* [WHAT IS REQUIRED] Convert the stretch of the material from the line containing "1850 to 1858: 4" through the line containing "2011 to 2020: 2" into a numbered list, leaving out any blank lines.

————

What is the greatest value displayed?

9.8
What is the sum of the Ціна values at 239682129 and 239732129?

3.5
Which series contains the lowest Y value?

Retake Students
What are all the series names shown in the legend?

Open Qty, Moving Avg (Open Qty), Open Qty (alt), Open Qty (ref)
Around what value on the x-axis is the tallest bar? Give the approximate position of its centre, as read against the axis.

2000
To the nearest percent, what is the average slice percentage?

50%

————

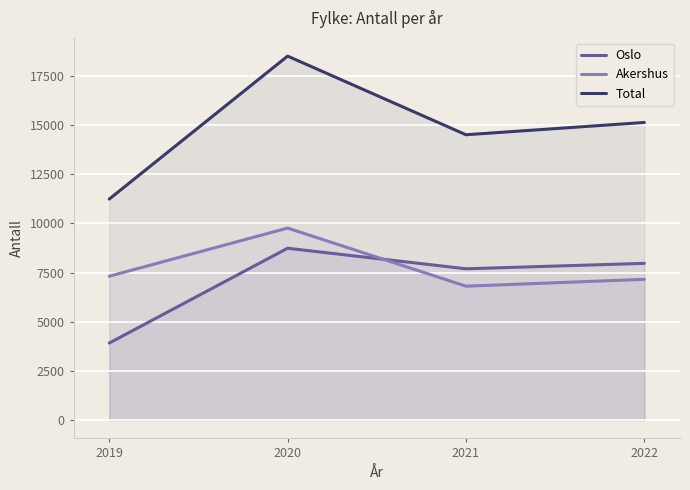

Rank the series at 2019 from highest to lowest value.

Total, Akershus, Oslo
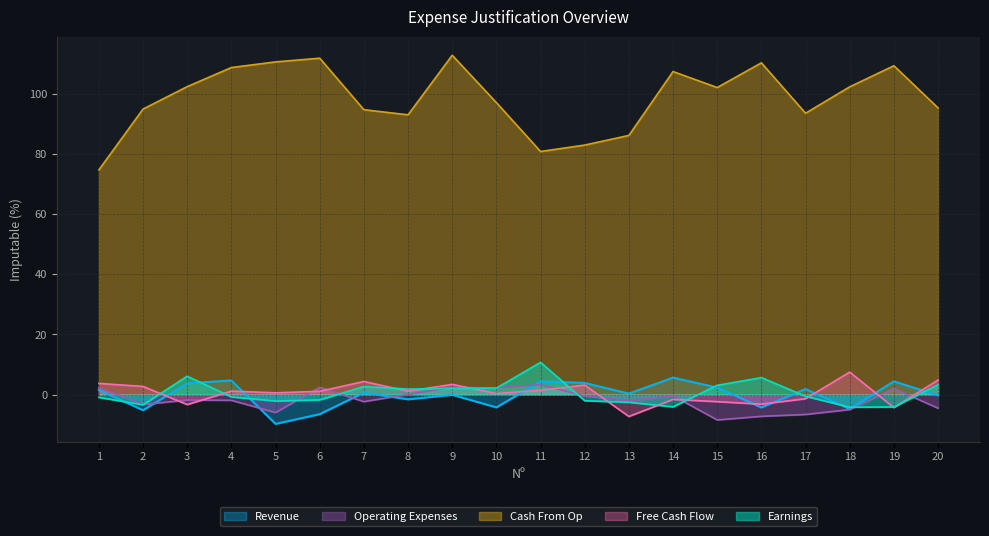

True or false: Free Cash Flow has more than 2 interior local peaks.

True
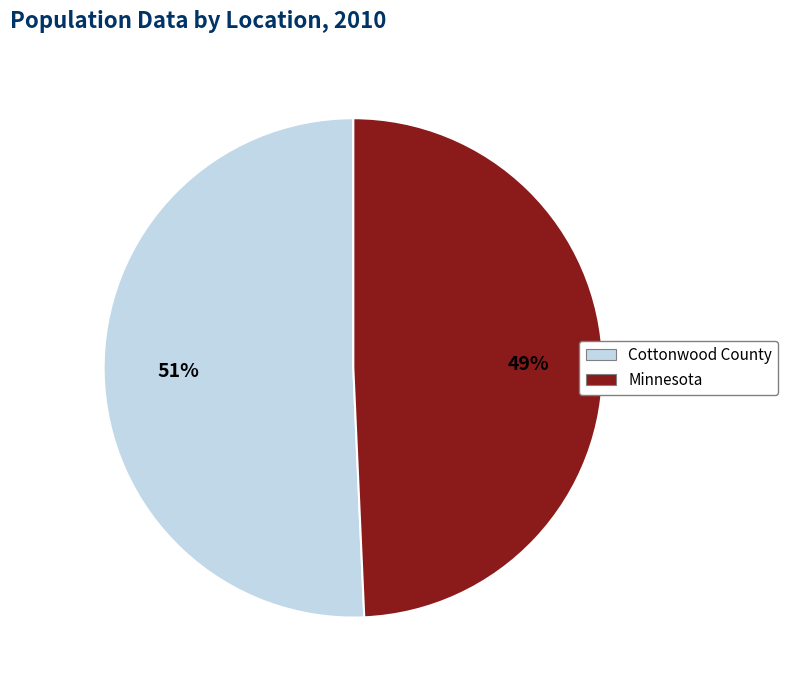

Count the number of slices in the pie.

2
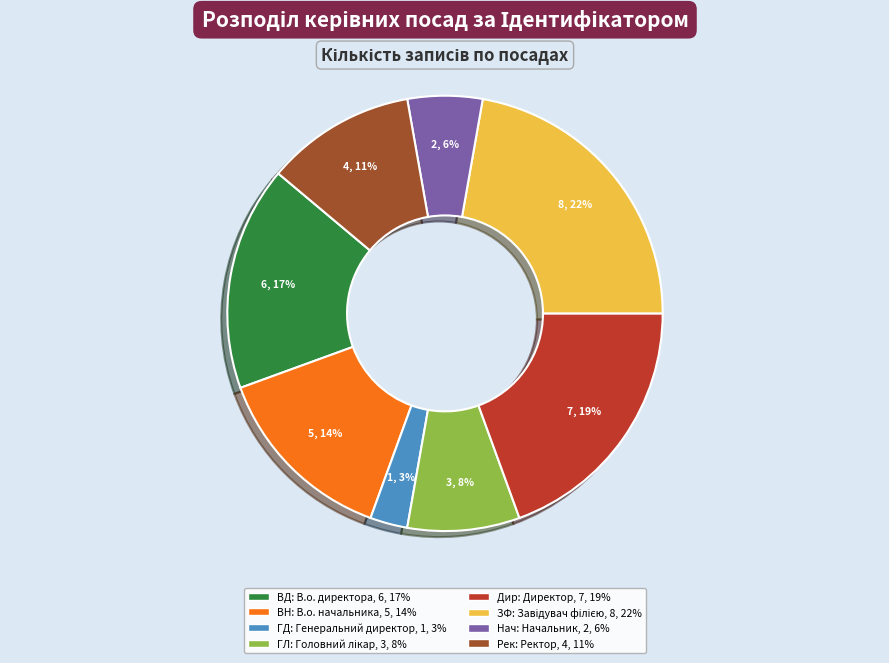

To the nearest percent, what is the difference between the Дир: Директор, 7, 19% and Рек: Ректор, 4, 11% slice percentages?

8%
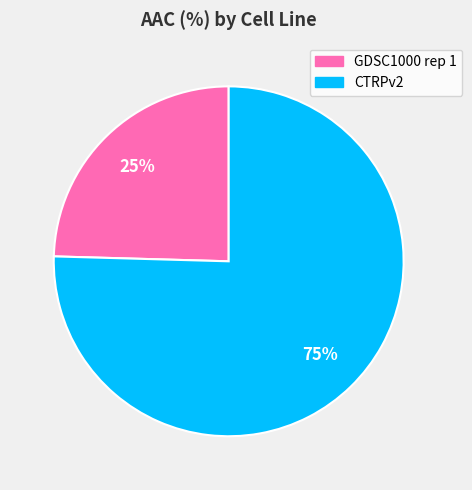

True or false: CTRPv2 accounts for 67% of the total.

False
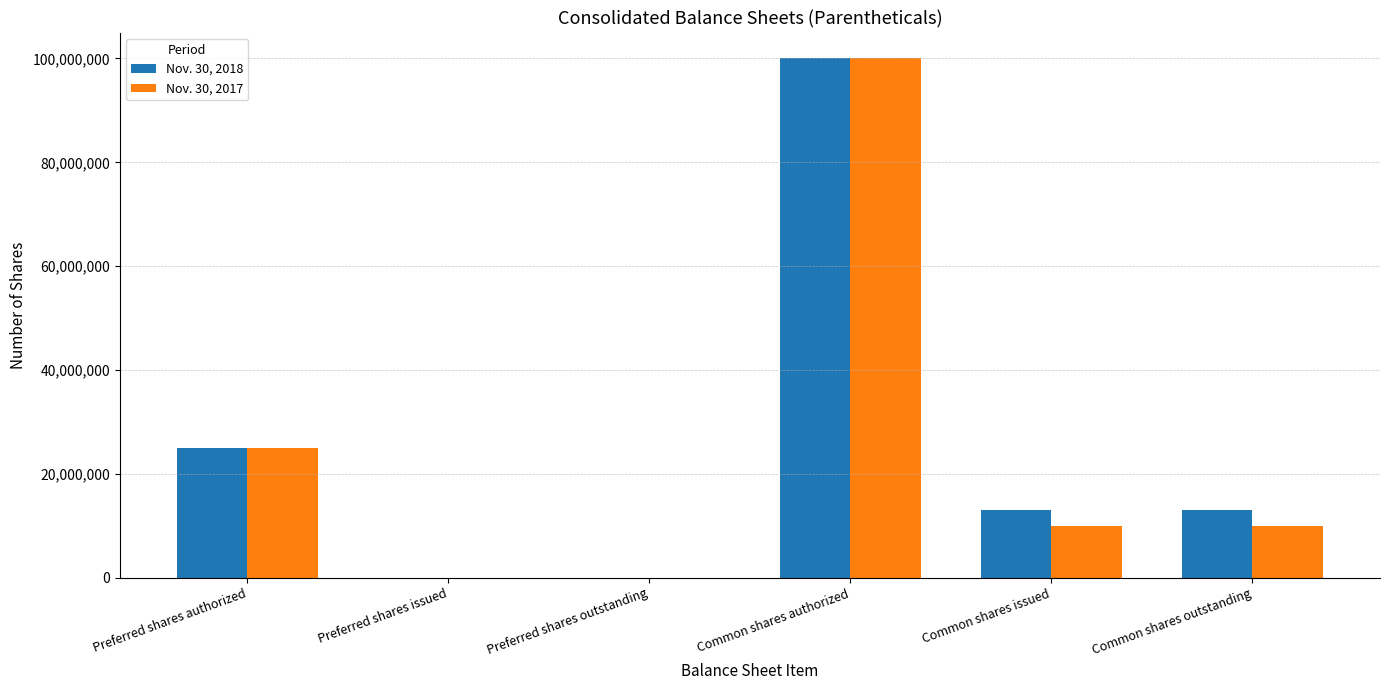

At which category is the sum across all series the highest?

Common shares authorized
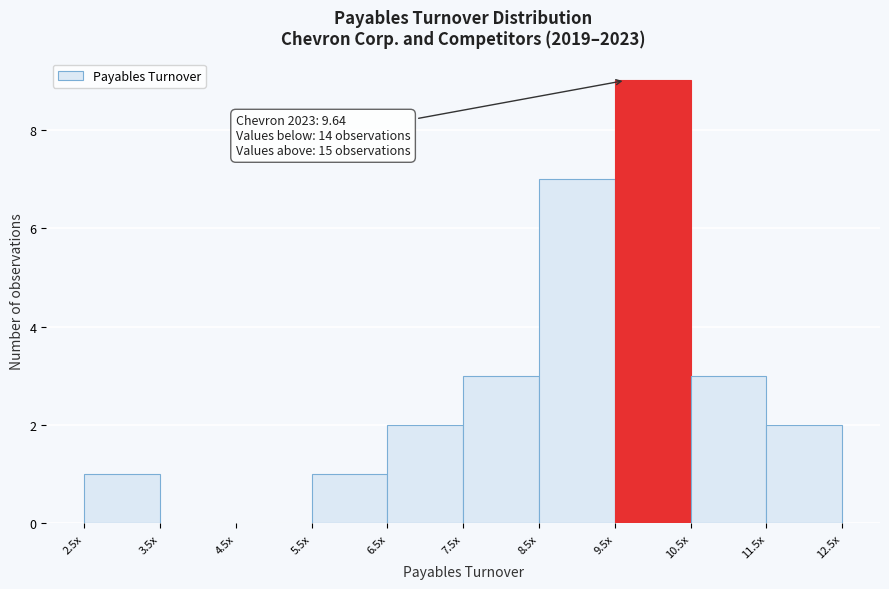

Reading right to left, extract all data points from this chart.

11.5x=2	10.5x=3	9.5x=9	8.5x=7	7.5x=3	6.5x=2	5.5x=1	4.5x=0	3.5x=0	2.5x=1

————

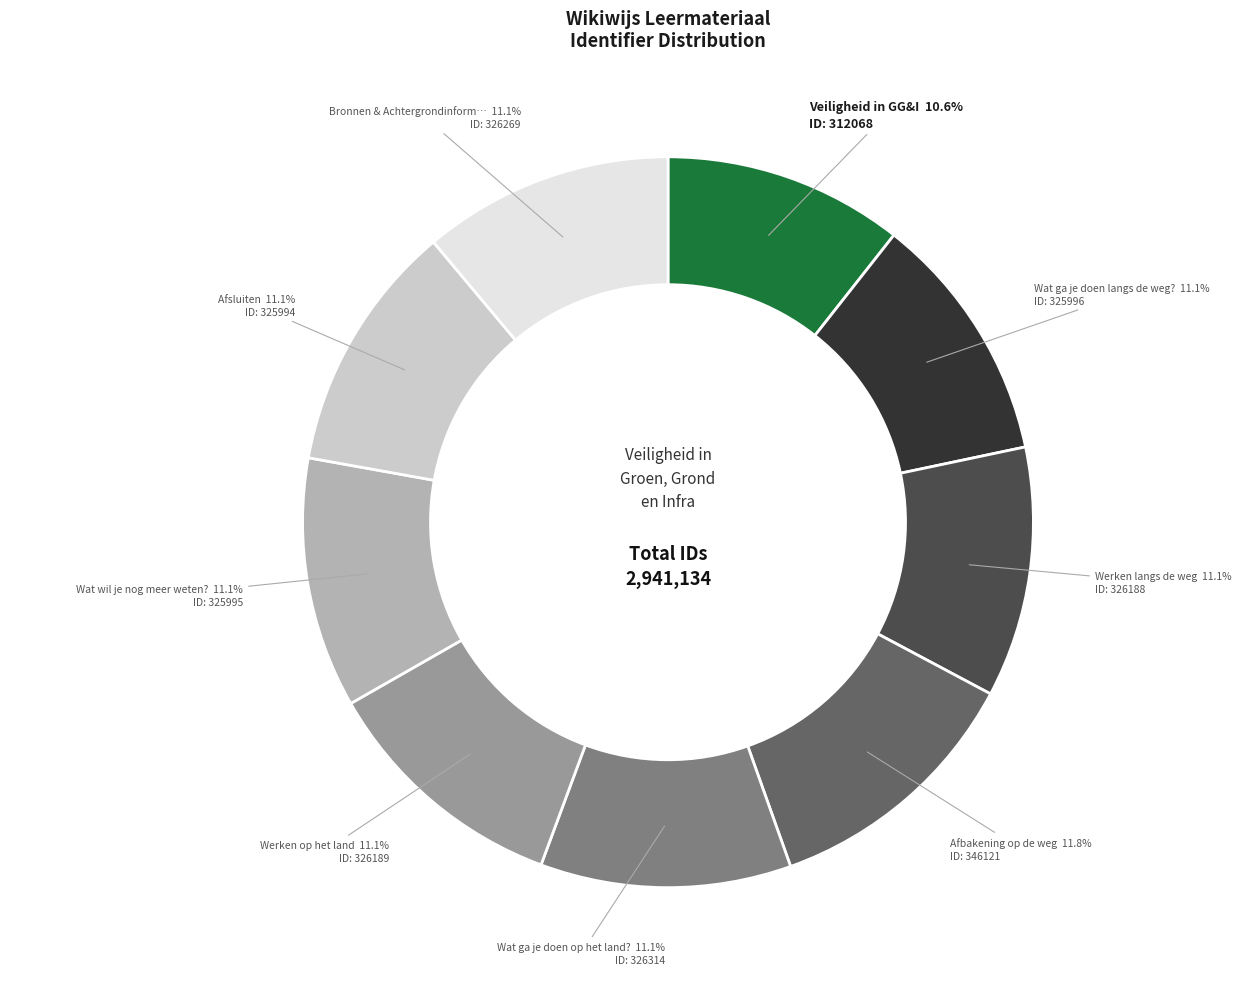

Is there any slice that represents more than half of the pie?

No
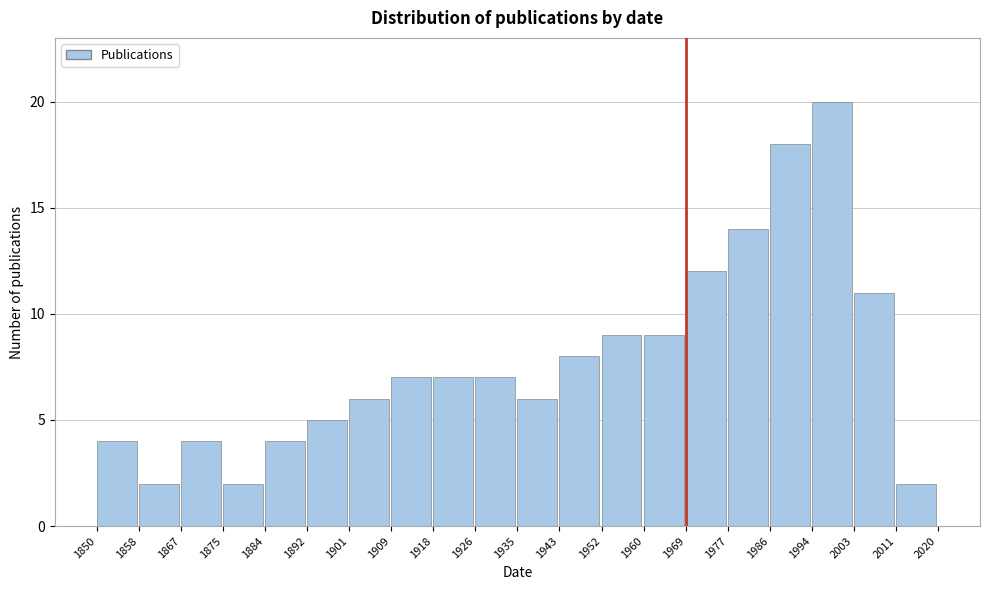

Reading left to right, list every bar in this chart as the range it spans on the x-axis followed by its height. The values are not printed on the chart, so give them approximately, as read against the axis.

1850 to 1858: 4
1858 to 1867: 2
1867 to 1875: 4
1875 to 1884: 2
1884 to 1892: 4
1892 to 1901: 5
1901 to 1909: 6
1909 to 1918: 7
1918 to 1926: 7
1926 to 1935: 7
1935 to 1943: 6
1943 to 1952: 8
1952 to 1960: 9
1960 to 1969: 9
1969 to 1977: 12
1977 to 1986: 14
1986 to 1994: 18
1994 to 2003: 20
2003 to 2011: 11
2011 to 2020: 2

————

* [SOLUTION TO THE PROBLEM]
1. 1850 to 1858: 4
2. 1858 to 1867: 2
3. 1867 to 1875: 4
4. 1875 to 1884: 2
5. 1884 to 1892: 4
6. 1892 to 1901: 5
7. 1901 to 1909: 6
8. 1909 to 1918: 7
9. 1918 to 1926: 7
10. 1926 to 1935: 7
11. 1935 to 1943: 6
12. 1943 to 1952: 8
13. 1952 to 1960: 9
14. 1960 to 1969: 9
15. 1969 to 1977: 12
16. 1977 to 1986: 14
17. 1986 to 1994: 18
18. 1994 to 2003: 20
19. 2003 to 2011: 11
20. 2011 to 2020: 2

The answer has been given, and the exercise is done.